The researchers developed a system that makes it possible to transform solids directly into a useful mixture of gases. The process begins when millimeter-sized particles come into contact with a 700 to 800 degree Celsius porous surface and instantly form a mixture of gaseous compounds. These interact with a catalyst made of the precious metal rhodium that facilitates partial oxidation reactions that both keep the system hot and convert the gases to hydrogen and carbon monoxide. This mixture of gases, called syngas or synthesis gas, can then be burned in a gas turbine to make electricity, or purified and made into a number of different fuels using well-known processes.
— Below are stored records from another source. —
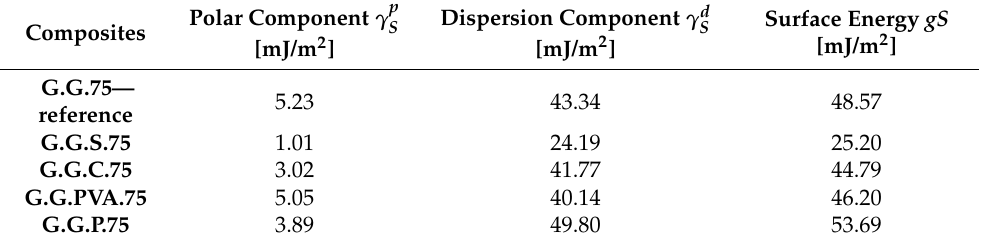
Table 7. Comparison of the polar component, dispersion component, and surface energies of samples.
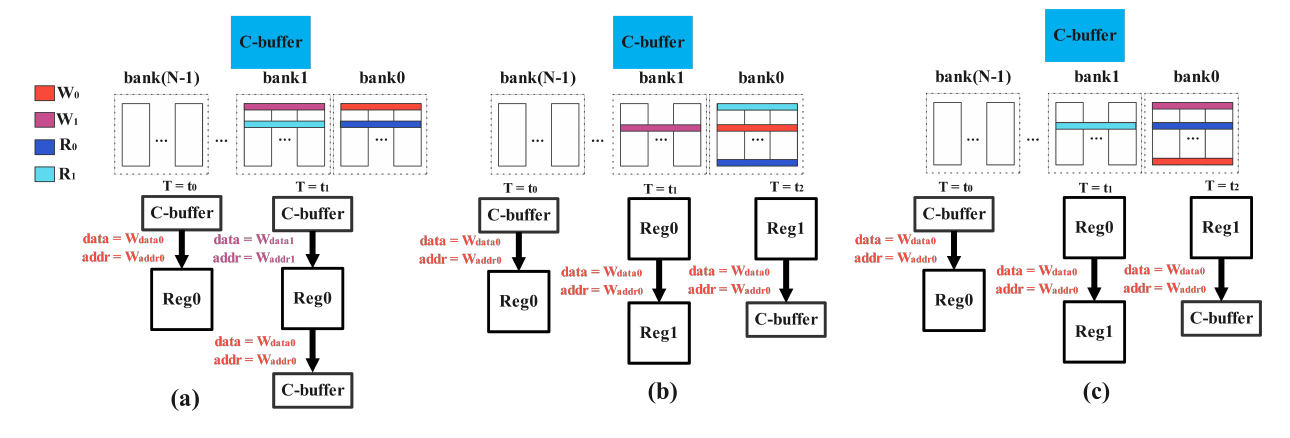
Figure 6. The several type of conflicts of memory access.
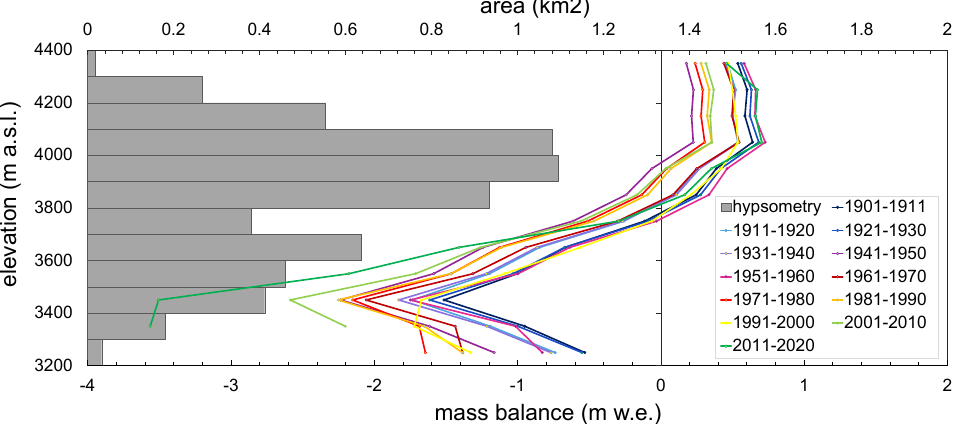
Figure 6. Mass balance gradient with elevation averaged for 10-year periods from 1900 to present. Gray bars showing hypsometry of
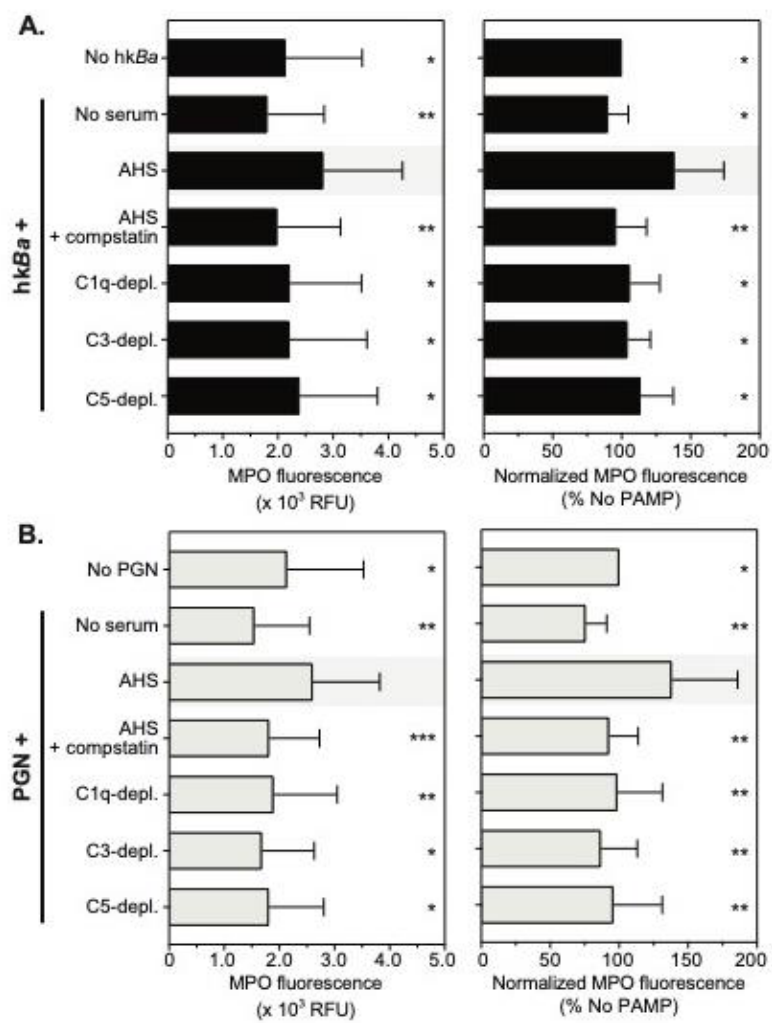
Figure 5. Flow cytometry quantitation of myeloperoxidase (MPO) immunoreactivity in neutrophils stimulated with hk Ba ( A ) or PGN ( B ) in the presence of compstatin, a C3 convertase inhibitor, or the immunodepletion of complement factors. Data are shown as mean ± SD of 10 independent donors and the depict intracellular MPO fluorescence (geometric mean) in CD16 high neutrophils (left) or the changes in MPO fluorescence after paired normalization to control MPO immunoreactivity in the absence of agonists (right panel). Statistically significant differences compared to bacteria and/or PGN-induced MPO immunoreactivity in the presence of the autologous serum (AHS, shaded) are depicted graphically (* p < 0.05; ** p < 0.01; *** p < 0.001), and were computed by repeated measures one-way ANOVA with Holm–Sidak’s multiple comparisons tests.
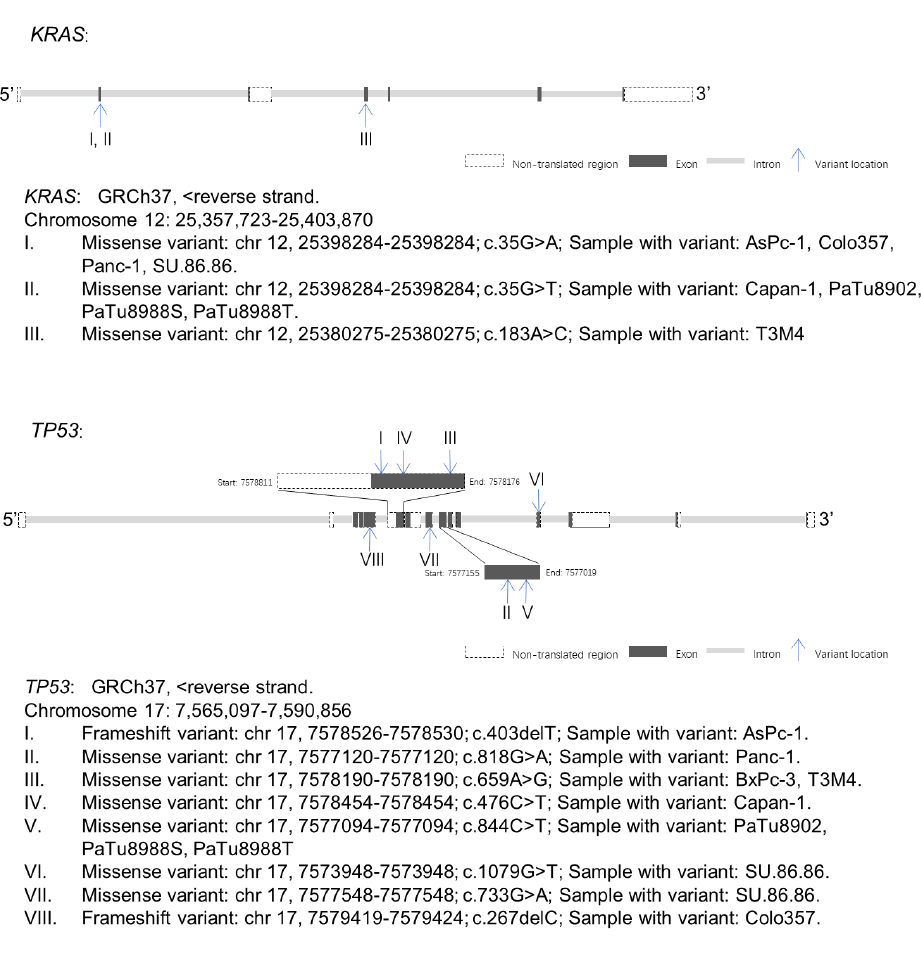
Figure 4. Gene maps indicating the variant sites of KRAS and TP53 in different PDAC cell lines. GRCh37: Genome Reference Consortium Human Build 37, Chr: chromosome. The expressions of KRAS in all PDAC cell lines were higher than those compared to non-neoplastic pancreas tissue (4.16–7.09 vs. 2.14) (Figure 5 and Supplementary Table S12). Both the lowest and highest KRAS expressions were observed in the KRAS c.35G>A variant, which were identified in Colo357 (4.61) and SU.86.86 (7.09), respectively. The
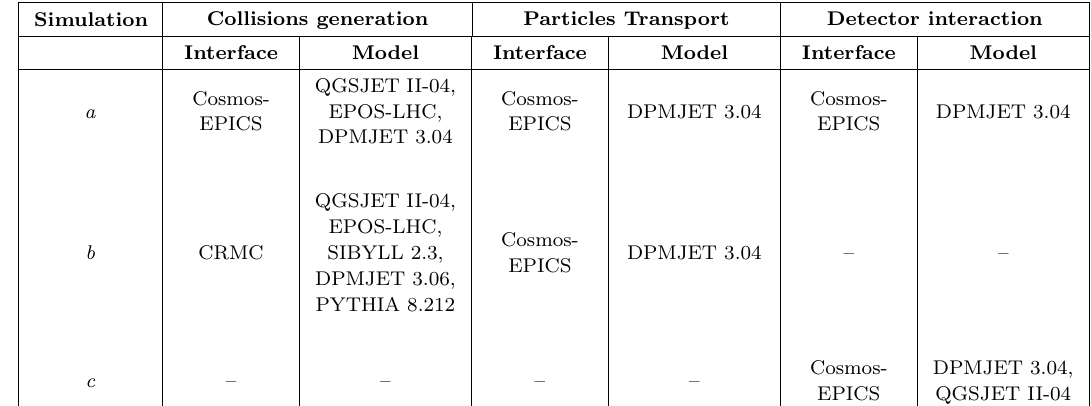
Table 1 . Summary of the three MC sets described in the text. The simulation is divided in three main steps: generation of particles produced in p-p collisions at secondary products from IP1 to the TAN region (taking into account the e(cid:11)ect of the magnetic (cid:12)eld, particle decays and particle interactions with the beam pipe), interaction of particles with the Arm2 detector. For each MC set we speci(cid:12)ed which software interfaces and which interaction models were used to simulate each step. The symbol \{" indicates that it was not necessary to simulate the given step for that MC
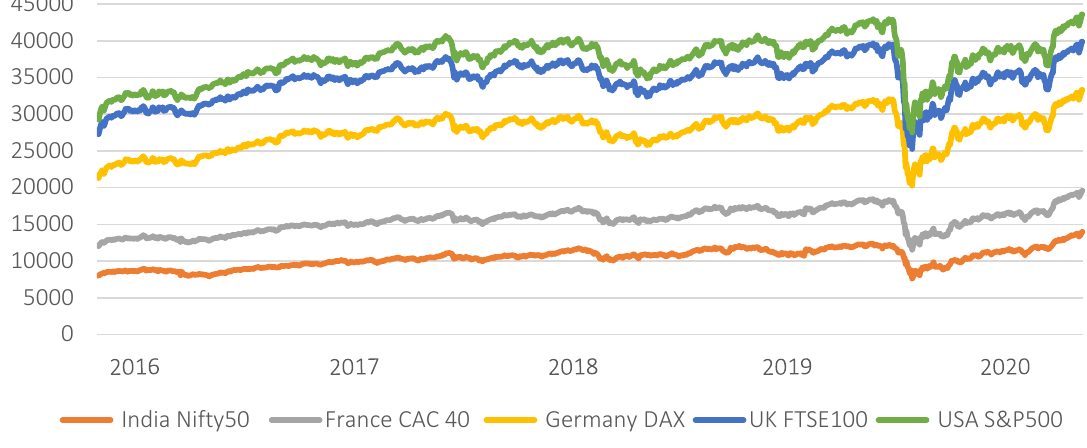
Figure 2. Daily index series for the post-Brexit referendum period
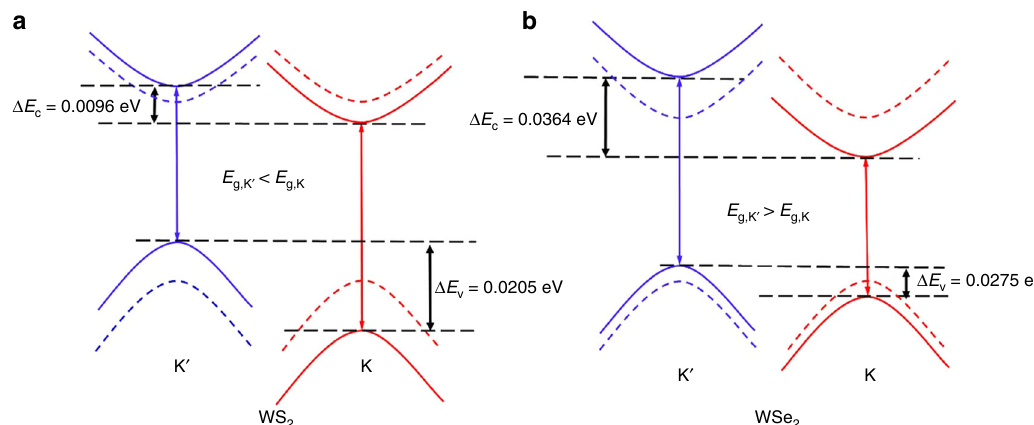
Fig. 7 Valley Zeeman splitting due to MEF. A schematic of the splitting of the conduction and valence bands responsible for A exciton transition at K and K ′ valleys for WS 2 ( a ) and WSe 2 ( b ). Spin up (down) bands are shown in red (blue). Dashed curves are for degenerate bands without a magnetic substrate; solid curves represent bands of TMDs with EuS substrate. In WS 2 , Δ E c < Δ E v , leading to a smaller E g in K ′ valley than that in K valley and a negative valley exciton splitting Δ E ex ; in WSe 2 , Δ E c > Δ E v , and E g in K ′ valley is lar g er than that in K valley, hence a positive Δ E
The key to the new process is a catalyst bed with the right kind of porous structure to maintain the temperatures and movement of materials needed for the chemical reactions. The resulting system breaks down the biomass in just 70 milliseconds. That is ten times faster than other methods for making syngas, says Lanny Schmidt, professor of chemical engineering and materials science at the University of Minnesota. Ideally, that means a reactor with a given volume could make ten times the amount of syngas using the new method than it could using conventional methods. Or put another way, it could allow for reactors one-tenth the size, he says.
The catalytic approach is one of a number of methods in development that could convert cheap sources of cellulosic biomass, such as sawdust, grass, and agricultural waste, into liquid fuels. It’s still not clear which of two broad categories of approaches will be more practical, thermochemical methods, such as Schmidt’s, or methods that use enzymes and organisms. Thermochemical methods are expensive but have the potential advantage of being able to use a number of different source materials, whereas biological systems will likely need to be fine-tuned for particular feedstocks.
But the ability to make smaller reactors for converting waste biomass to syngas could help meet one of the most significant challenges of producing fuels from biomass. Transporting bulky materials such as wood chips and corn waste long distances to central facilities uses a lot of energy, often in the form of fossil fuels. It also makes the overall process more expensive. Small, distributed syngas plants could cut down on these transportation costs by decreasing the distance the biomass has to be shipped. Distributed reactors could also be valuable in developing economies, Schmidt says, providing power and fuel to communities that don’t have reliable transportation infrastructure.
The overall affordability of such a system will partly depend on whether rhodium, which can cost upwards of $6,000 an ounce, can be used in small enough amounts–and over long enough periods of time. The process also has to be scaled up, even for small distributed systems. Right now, the prototype uses an experimental catalyst bed the size of a person’s thumb. The researchers estimate that a system that can make enough syngas to produce 10 gallons of gasoline a day would require a catalyst bed many times this size, about 15 centimeters across and 3 deep. It could prove difficult, says Theodore Krause, head of basic and applied sciences at Argonne National Laboratory, to make a larger system that remains fast and efficient.
While challenges remain, Schmidt’s system represents a distinct advance in the science of making fuels from biomass, Krause says. In demonstrating the ability to convert solids directly into syngas, he adds, the research has “demonstrated something that most people would have at first guessed was not possible.”